With the integration of CRM data and pre-production training, ML algorithms give digital assistants the ability to speak in a natural, humanlike way. Impersonal menu navigation turns into guided, knowledgeable help that knows how to rapidly meet a customer’s expectations.

5. Revitalize your digital experience

Being omnichannel isn’t enough if your customer-facing portals feel stale and shallow. Each platform needs a digital-friendly service experience that gets customers what they need — regardless of the device they use.

For example, customers can be easily frustrated if they try to open a new credit card from a mobile device, only to be redirected to a full-size desktop webpage. Worse cases may involve forcing customers to physically sign documents or come into a branch to even begin the process. 

Mobile-first banks are prepared against shifts in device preference with the flexibility to meet their customers wherever they are. 

After all, mobile users have already exceeded those of traditional online banking. Dynamic interface design and full-featured portals on any platform feel more approachable, ultimately keeping customers loyal.

Giving an end-to-end digital facelift can also involve moving away from strictly manual and paper-bound processes.

Managing documents via electronic signatures and other tools can streamline your backend to improve customer service. Even when leaving room for customers who prefer paper, digitizing behind the scenes will help you keep all their information at your team’s fingertips. 

6. Eliminate inter-department redundancy

Centralizing your customer data also reduces how often customers are asked for the same information again and again.

From fraud risk assessment to credit approvals, departments often have their own missions when gleaning data from customers. Wastefully, many banks pass customers down a line of repeat requests to email documents and re-verify errors already obtained elsewhere. Internally, the same occurs across departments like bad deja vu. 

Automating the back office to share data can cut back on these tedious redundancies. Leveraging automation can eliminate countless wasted hours and overtime costs on re-entering minor info changes that expose you to endless human error.

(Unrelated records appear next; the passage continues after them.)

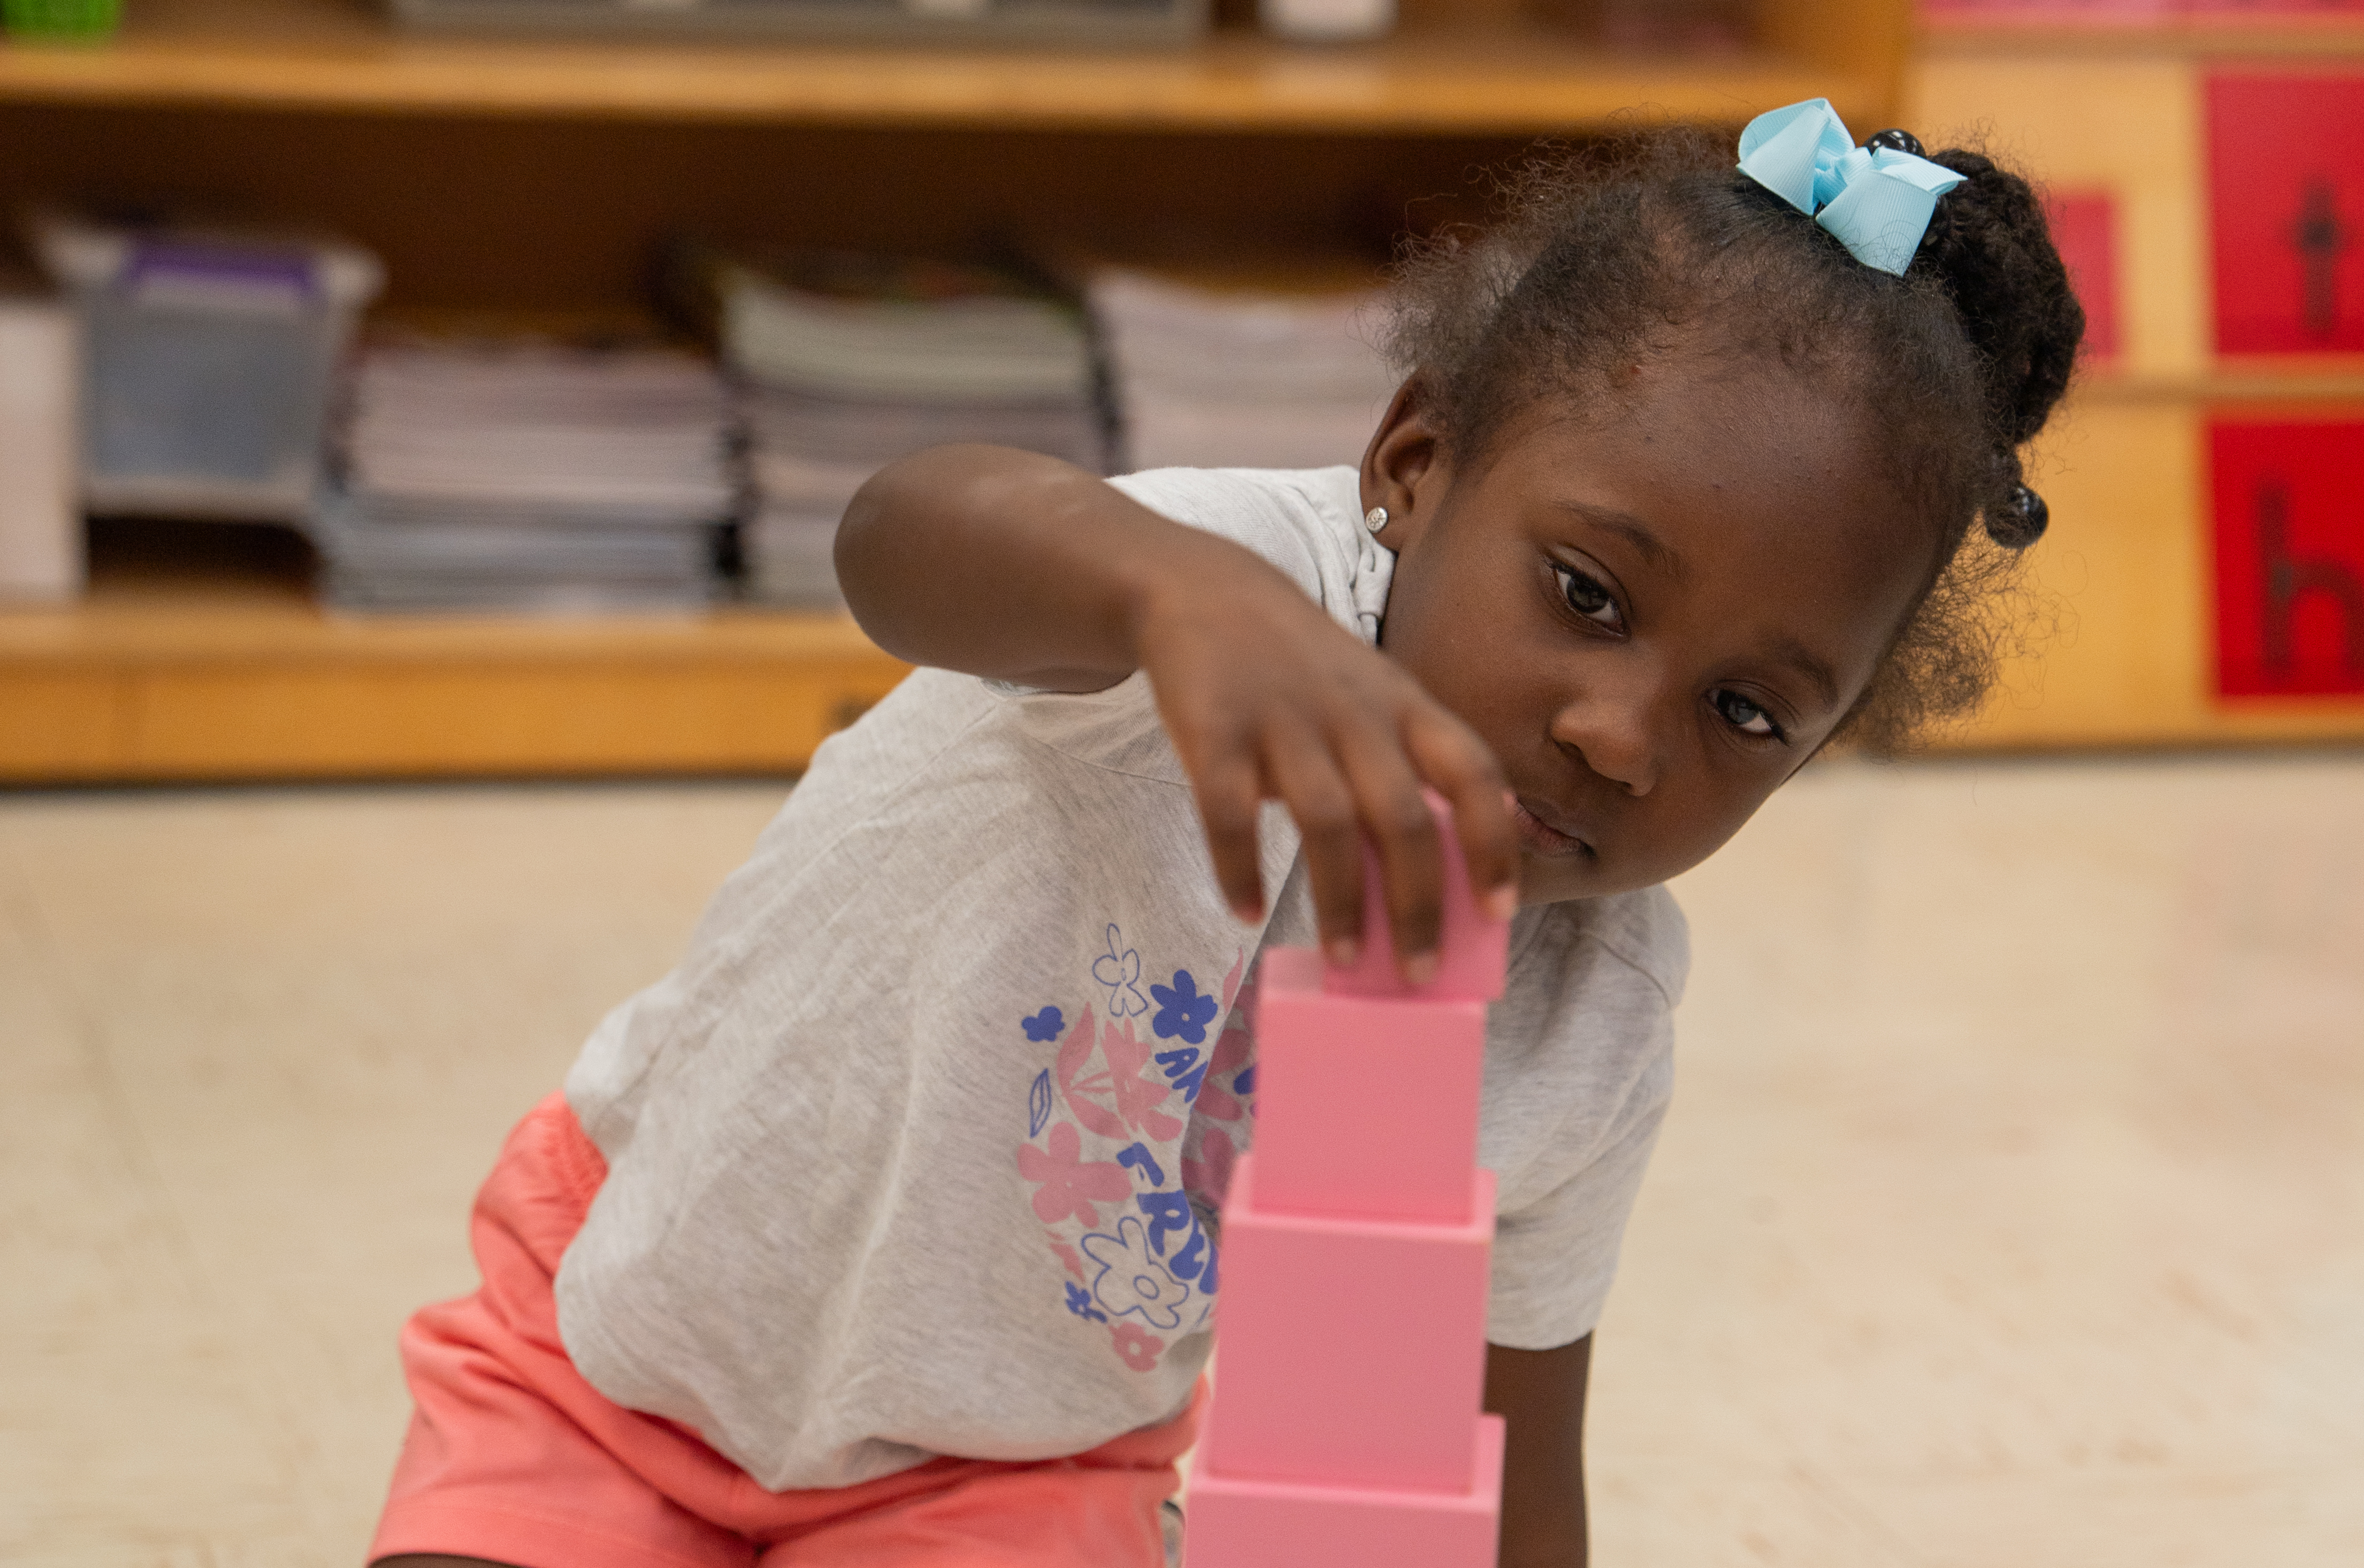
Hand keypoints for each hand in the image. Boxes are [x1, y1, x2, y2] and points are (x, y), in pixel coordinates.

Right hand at [1131, 541, 1519, 981]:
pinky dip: (1239, 869)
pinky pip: (1230, 812)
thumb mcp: (1376, 695)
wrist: (1203, 591)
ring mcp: (1282, 719)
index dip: (1494, 843)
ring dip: (1339, 900)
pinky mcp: (1213, 728)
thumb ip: (1411, 765)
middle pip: (1403, 816)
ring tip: (1341, 959)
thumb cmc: (1305, 668)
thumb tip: (1447, 873)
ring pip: (1326, 823)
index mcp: (1405, 706)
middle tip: (1415, 975)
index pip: (1473, 773)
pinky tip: (1246, 912)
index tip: (1500, 912)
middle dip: (1417, 905)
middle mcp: (1354, 712)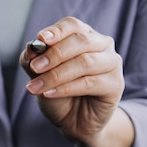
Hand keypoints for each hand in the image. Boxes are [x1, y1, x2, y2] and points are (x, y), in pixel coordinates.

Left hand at [19, 16, 132, 146]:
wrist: (73, 122)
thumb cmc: (57, 93)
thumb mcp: (39, 76)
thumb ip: (33, 61)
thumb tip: (31, 47)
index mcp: (84, 36)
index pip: (72, 25)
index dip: (57, 31)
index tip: (41, 39)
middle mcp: (101, 45)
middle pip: (80, 41)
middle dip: (54, 55)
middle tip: (34, 68)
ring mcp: (112, 63)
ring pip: (84, 62)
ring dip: (56, 75)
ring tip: (35, 88)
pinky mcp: (116, 84)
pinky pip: (89, 83)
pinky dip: (66, 88)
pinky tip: (49, 94)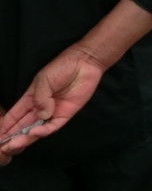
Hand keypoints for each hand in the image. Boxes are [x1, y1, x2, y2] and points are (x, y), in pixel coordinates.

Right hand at [0, 46, 104, 164]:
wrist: (85, 62)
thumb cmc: (63, 67)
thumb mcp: (43, 79)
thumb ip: (39, 98)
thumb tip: (41, 116)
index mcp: (31, 98)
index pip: (16, 115)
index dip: (6, 126)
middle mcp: (40, 108)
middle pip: (24, 126)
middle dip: (12, 136)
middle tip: (3, 147)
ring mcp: (53, 112)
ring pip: (36, 129)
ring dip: (25, 137)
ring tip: (13, 145)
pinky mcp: (66, 114)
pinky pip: (53, 126)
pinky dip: (43, 131)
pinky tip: (34, 132)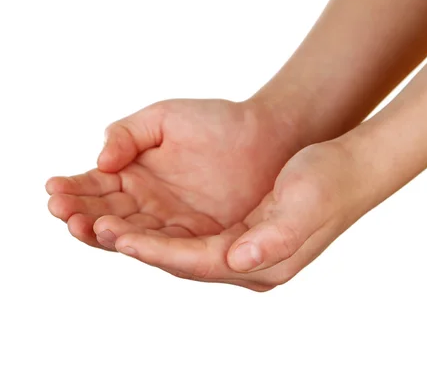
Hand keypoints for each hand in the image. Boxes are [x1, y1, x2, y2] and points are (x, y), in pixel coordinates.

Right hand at [46, 99, 298, 279]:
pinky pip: (163, 247)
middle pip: (104, 216)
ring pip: (128, 235)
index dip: (73, 190)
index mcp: (133, 176)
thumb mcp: (163, 119)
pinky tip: (115, 235)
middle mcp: (146, 206)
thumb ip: (126, 134)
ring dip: (100, 233)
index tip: (53, 188)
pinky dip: (138, 244)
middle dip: (78, 214)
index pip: (95, 187)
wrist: (268, 135)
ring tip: (80, 223)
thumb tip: (99, 161)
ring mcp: (170, 226)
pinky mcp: (197, 241)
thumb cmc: (216, 122)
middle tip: (59, 210)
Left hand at [106, 140, 368, 290]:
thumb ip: (276, 236)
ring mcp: (232, 247)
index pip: (195, 263)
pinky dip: (147, 220)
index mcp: (260, 262)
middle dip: (130, 244)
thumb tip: (237, 260)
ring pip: (169, 244)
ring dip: (129, 232)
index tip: (118, 238)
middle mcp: (241, 263)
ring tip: (88, 218)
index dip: (155, 251)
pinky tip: (121, 209)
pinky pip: (176, 230)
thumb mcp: (308, 203)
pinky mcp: (225, 230)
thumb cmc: (329, 179)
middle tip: (84, 227)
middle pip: (173, 258)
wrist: (343, 163)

For instance, your reps — digital and human — can collect and centralize data for a single real-time view into a customer’s journey, while automated systems check it for accuracy. With the right tech implemented, these automations can trigger humanless email follow-ups to make corrections directly in your records. 

Accurate, reliable data keeps your service speedy while keeping your bank compliant and audit-ready.

7. Offer 24/7 real-time customer service availability

Finally, emphasizing an anytime-anywhere customer experience in banking can reinforce your commitment to better service.

As an example, intelligent automated digital assistants can support your customers with humanlike responses long after business hours. Furthermore, linking your services across multiple channels can emphasize your flexibility for a uniform experience. 

To reliably improve customer service, you have to first know your customer journey. You also need to know your employees’ day-to-day workflows. Process mapping can lay out every touchpoint to give you clarity into the biggest pain points — and their true causes. Automating for around-the-clock service gets much easier with intelligent business process management software (iBPMS) like ProcessMaker. Connecting — or hyperautomatingyour departments’ isolated automations into an organization-wide effort ultimately passes on the benefits to each of your customers.